Fußball: Bezirksliga 12
Die Maffenbeier-Show: SG Telgte deklassiert Preußen Lengerich

Telgte -

Der 7:1-Sieg gegen Preußen Lengerich wird der SG Telgte im Abstiegskampf auf jeden Fall helfen. Wie sehr, das bleibt abzuwarten. SG-Stürmer Josef Maffenbeier machte das Spiel zu seiner eigenen Show.

Sonntag, 28.04.2019, 19:41 Uhr aktualisiert: 02.05.2019, 19:15 Uhr
Immer da, wo es brennt: SG-Stürmer Josef Maffenbeier (M.) erzielte gegen Lengerich drei Treffer, holte zwei Strafstöße heraus und verursachte selbst auch einen.
Immer da, wo es brennt: SG-Stürmer Josef Maffenbeier (M.) erzielte gegen Lengerich drei Treffer, holte zwei Strafstöße heraus und verursachte selbst auch einen. Foto: Ulrich Brunner

„Ich bin‘s schon wieder – 4:0.“ Der ältere Herr aus Lengerich hatte offensichtlich einem Kumpel versprochen, telefonisch den Liveticker zu spielen.
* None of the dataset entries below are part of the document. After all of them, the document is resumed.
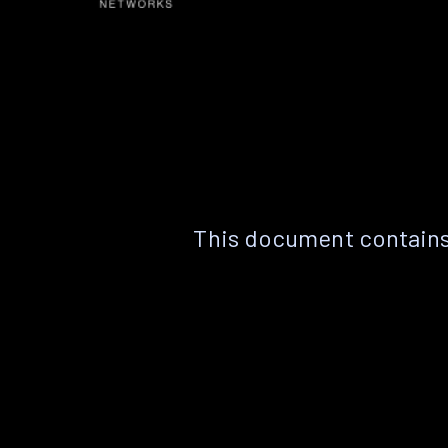
This document contains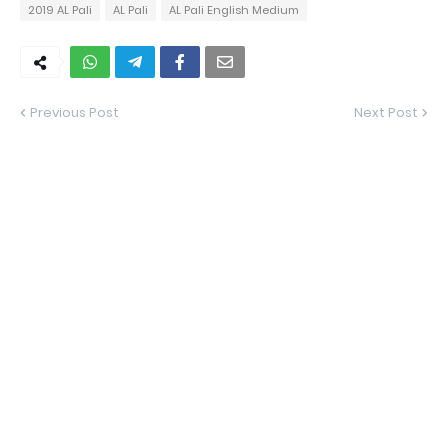
2019 AL Pali
AL Pali
AL Pali English Medium
Previous Post
Next Post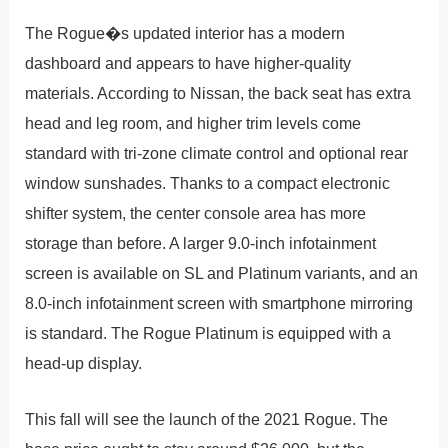
The Rogue�s updated interior has a modern
dashboard and appears to have higher-quality
materials. According to Nissan, the back seat has extra
head and leg room, and higher trim levels come
standard with tri-zone climate control and optional rear
window sunshades. Thanks to a compact electronic
shifter system, the center console area has more
storage than before. A larger 9.0-inch infotainment
screen is available on SL and Platinum variants, and an
8.0-inch infotainment screen with smartphone mirroring
is standard. The Rogue Platinum is equipped with a
head-up display.
This fall will see the launch of the 2021 Rogue. The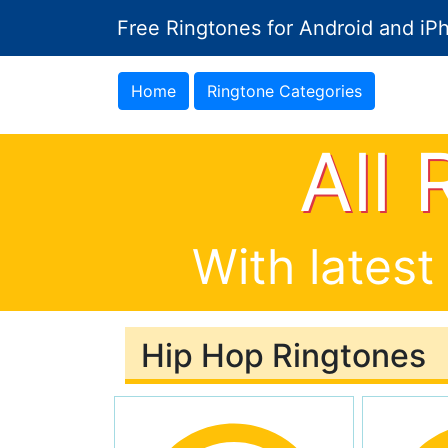
Free Ringtones for Android and iP
Home
Ringtone Categories
All
With latest
Hip Hop Ringtones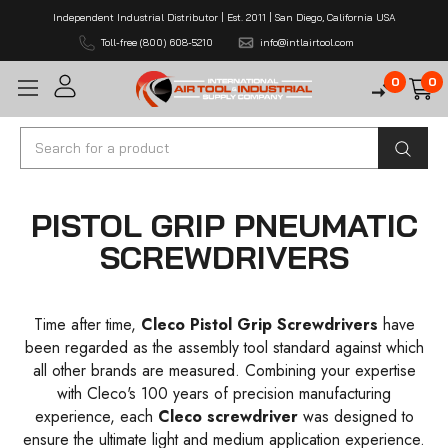
Independent Industrial Distributor | Est. 2011 | San Diego, California USA
Toll-free (800) 608-5210
info@intlairtool.com
0
0
Search
PISTOL GRIP PNEUMATIC
SCREWDRIVERS
Time after time,
Cleco Pistol Grip Screwdrivers
have
been regarded as the assembly tool standard against which
all other brands are measured. Combining your expertise
with Cleco's 100 years of precision manufacturing
experience, each
Cleco screwdriver
was designed to
ensure the ultimate light and medium application experience.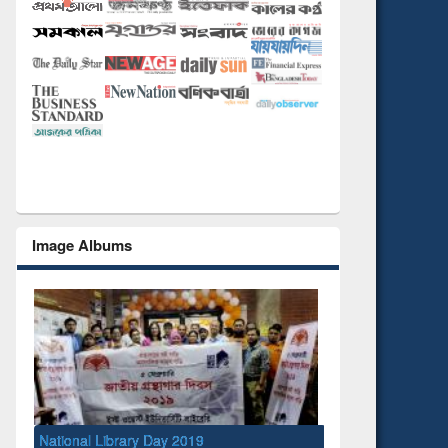
Image Albums
National Library Day 2019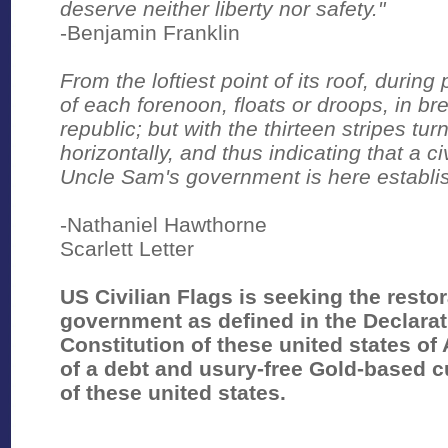
deserve neither liberty nor safety."
-Benjamin Franklin
From the loftiest point of its roof, during
of each forenoon, floats or droops, in br
republic; but with the thirteen stripes turn
horizontally, and thus indicating that a civ
Uncle Sam's government is here establi
-Nathaniel Hawthorne
Scarlett Letter
US Civilian Flags is seeking the rest
government as defined in the Declara
Constitution of these united states of 
of a debt and usury-free Gold-based c
of these united states.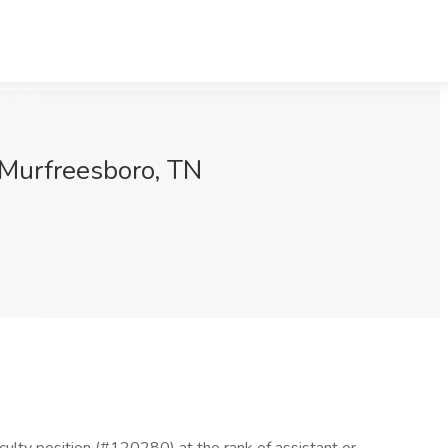
, Murfreesboro, TN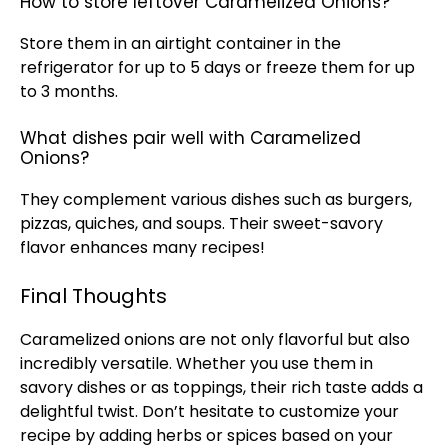
How to store leftover Caramelized Onions?
Store them in an
airtight container
in the
refrigerator
for up to 5 days or freeze them for up
to 3 months.
What dishes pair well with Caramelized
Onions?
They complement various dishes such as burgers,
pizzas, quiches, and soups. Their sweet-savory
flavor enhances many recipes!
Final Thoughts
Caramelized onions are not only flavorful but also
incredibly versatile. Whether you use them in
savory dishes or as toppings, their rich taste adds a
delightful twist. Don’t hesitate to customize your
recipe by adding herbs or spices based on your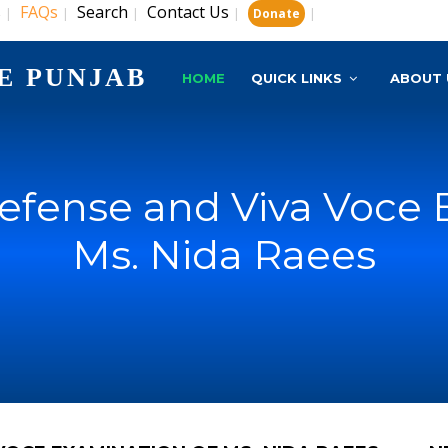
s
FAQs
Search
Contact Us
|
|
|
|
|
Donate
E PUNJAB
HOME
QUICK LINKS
ABOUT 
Defense and Viva Voce 
Ms. Nida Raees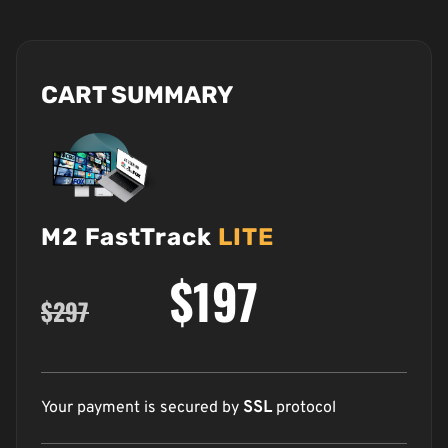
CART SUMMARY
M2 FastTrack
LITE
$197
$297
Your payment is secured by
SSL
protocol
Sein erstes Fazit nach einer halben Stunde war schon verheerend ausgefallen, da die SG Telgte zu diesem Zeitpunkt bereits mit 3:0 gegen Lengerichs Preußen führte. Als er sich wieder meldete, um den vierten Telgter Treffer zu verkünden, hatte er bereits jegliche Hoffnung auf etwas Zählbares für den Gast aufgegeben. Im Gegenteil. „Man muss das Schlimmste befürchten. Neulich lagen wir zur Pause nur 1:2 hinten, am Ende gab es zehn Stück gegen uns.“

So schlimm sollte es am Sonntag nicht kommen. Immerhin feierten die Hausherren einen sehr souveränen 7:1 (4:0)-Erfolg, der ihnen im Kampf gegen den Abstieg in der Bezirksliga auf jeden Fall helfen wird. Wie sehr, das bleibt abzuwarten. Denn die Konkurrenz schläft nicht. „Wir sollten nicht auf die anderen schauen, sondern unser Ding durchziehen“, formulierte SG-Trainer Mario Zohlen nach Spielschluss die weiteren Ziele. „Ich habe gesagt, dass wir noch vier Siege brauchen. Einen haben wir jetzt eingefahren. Und darüber sollten wir uns erst einmal freuen.“

Mit der Leistung vor der Pause war Zohlen sehr zufrieden, mit dem Geschehen im zweiten Abschnitt weniger. „Aber das ist eben so, wenn man zur Pause bereits mit 4:0 führt.“ In der Tat erwiesen sich Lengerichs Preußen nicht unbedingt als starker Widersacher. In der Abwehrarbeit unbeholfen, im Angriff bieder. Für eine positive Überraschung kamen sie eigentlich nie in Frage. So sah das auch der ältere Herr, der seinen telefonischen Übermittlungsdienst nach Wiederanpfiff komplett eingestellt hatte. Schlimmer noch, er ging sogar früher.

Und verpasste so das Finale der Josef-Maffenbeier-Show. Telgtes Torjäger erzielte drei Treffer, holte zwei Strafstöße heraus und verursachte selbst auch einen. Aber den konnte Lengerichs Martin Fleige nicht nutzen (44.). Daneben bereitete „Jo“ das 3:0 durch Jannik Witte vor und überließ Nils Möllers den letzten Strafstoß.

SG Telgte: Wulfert – Wolf, Plagge, Zellner, Hartmann – Witte (75. Keller), Schoof (46. Sauerland), Röös, Möllers – Maffenbeier, Malaj (63. Neumann).

Tore: 1:0 Maffenbeier (16./Foulelfmeter), 2:0 Maffenbeier (27.), 3:0 Witte (32.), 4:0 Malaj (40.), 5:0 Hartmann (72.), 6:0 Maffenbeier (82.), 6:1 Thamm (83.), 7:1 Möllers (88./Foulelfmeter).